Je ne suis pas ingénieur et je ne saurais expliquer pourquoi nos routes donnent toujours l’impression d’être celles d’un pays connaissant depuis trente ans une pluie d’obus. Un ami qui s’y connaît m’a déjà expliqué que la situation était tellement désastreuse qu’on ne pouvait plus aujourd’hui faire grand-chose. Il faudrait tout reprendre à zéro, et on ne peut pas le faire. C’est la logique du patchage. Alors nous patchons.

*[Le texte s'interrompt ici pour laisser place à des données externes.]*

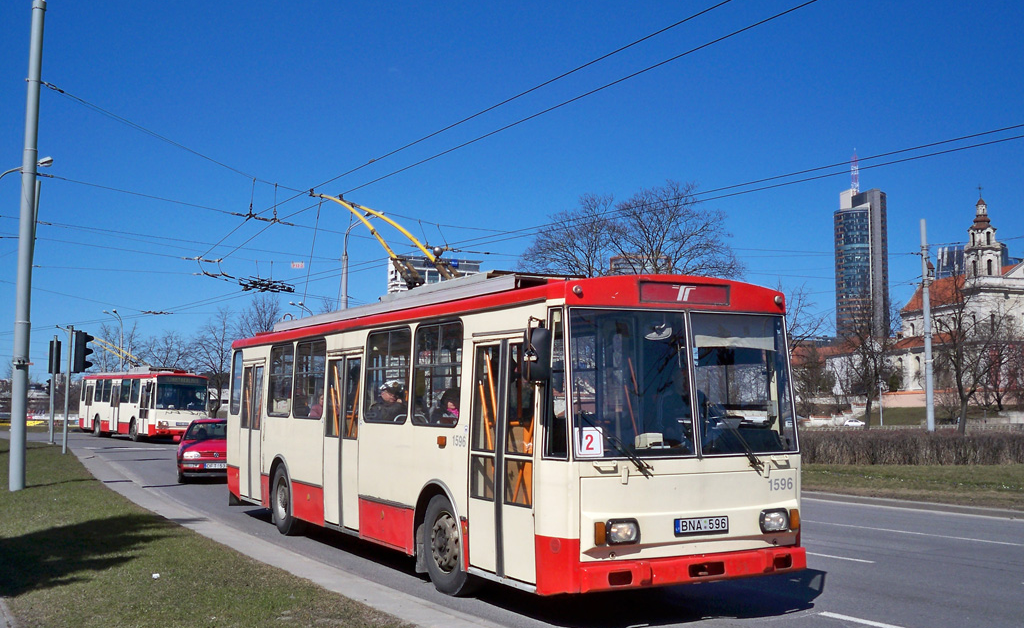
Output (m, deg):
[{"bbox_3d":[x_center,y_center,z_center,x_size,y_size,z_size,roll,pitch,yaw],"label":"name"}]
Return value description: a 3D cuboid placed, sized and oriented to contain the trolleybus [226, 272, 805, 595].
[{"bbox_3d":[-1.138,1.428,13.958,2.500,3.400,11.350,3,-5,-29],"label":"trolleybus"}]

Je le redis, techniquement, cela m’échappe. Mais ce que je sais, c’est que cet univers sinistré et exaspérant n’est pas sans effets sur la psychologie nationale.
Patchage
Je ne parle pas seulement du sentiment de frustration qui s’empare de n’importe quel automobiliste obligé de faire du slalom en bagnole sur Saint-Joseph ou Christophe-Colomb, à Montréal, avant de tomber dans un nid-de-poule de la taille d’une piscine olympique. Je parle plus largement du sentiment que si nous sommes collectivement incapables de faire des routes à peu près dignes de ce nom, alors nous serions incapables de grandes réalisations collectives.
Je vous raconte une conversation avec un ami qui s’entête à ne pas devenir indépendantiste. Vous me voyez venir. Dans une discussion enflammée, il y a quelques années, sur l’avenir de notre pays qui n’en est pas encore un, il me disait qu’il ne voyait pas comment il pouvait voter pour l’indépendance d’un peuple incapable de construire un trottoir qui tienne. Ce commentaire, je l’ai souvent entendu d’une manière ou d’une autre.
Médiocrité
Notre système routier nous donne collectivement un air de ti-counes. Il est devenu le symbole, pour plusieurs, d’une forme de médiocrité collective que nous ne parvenons pas à surmonter. On peine à faire confiance à un État qui n’est même pas capable d’accomplir ses tâches les plus élémentaires.
Je ne suis pas certain que cette théorie est absolument vraie. Mais elle ne me semble pas complètement fausse.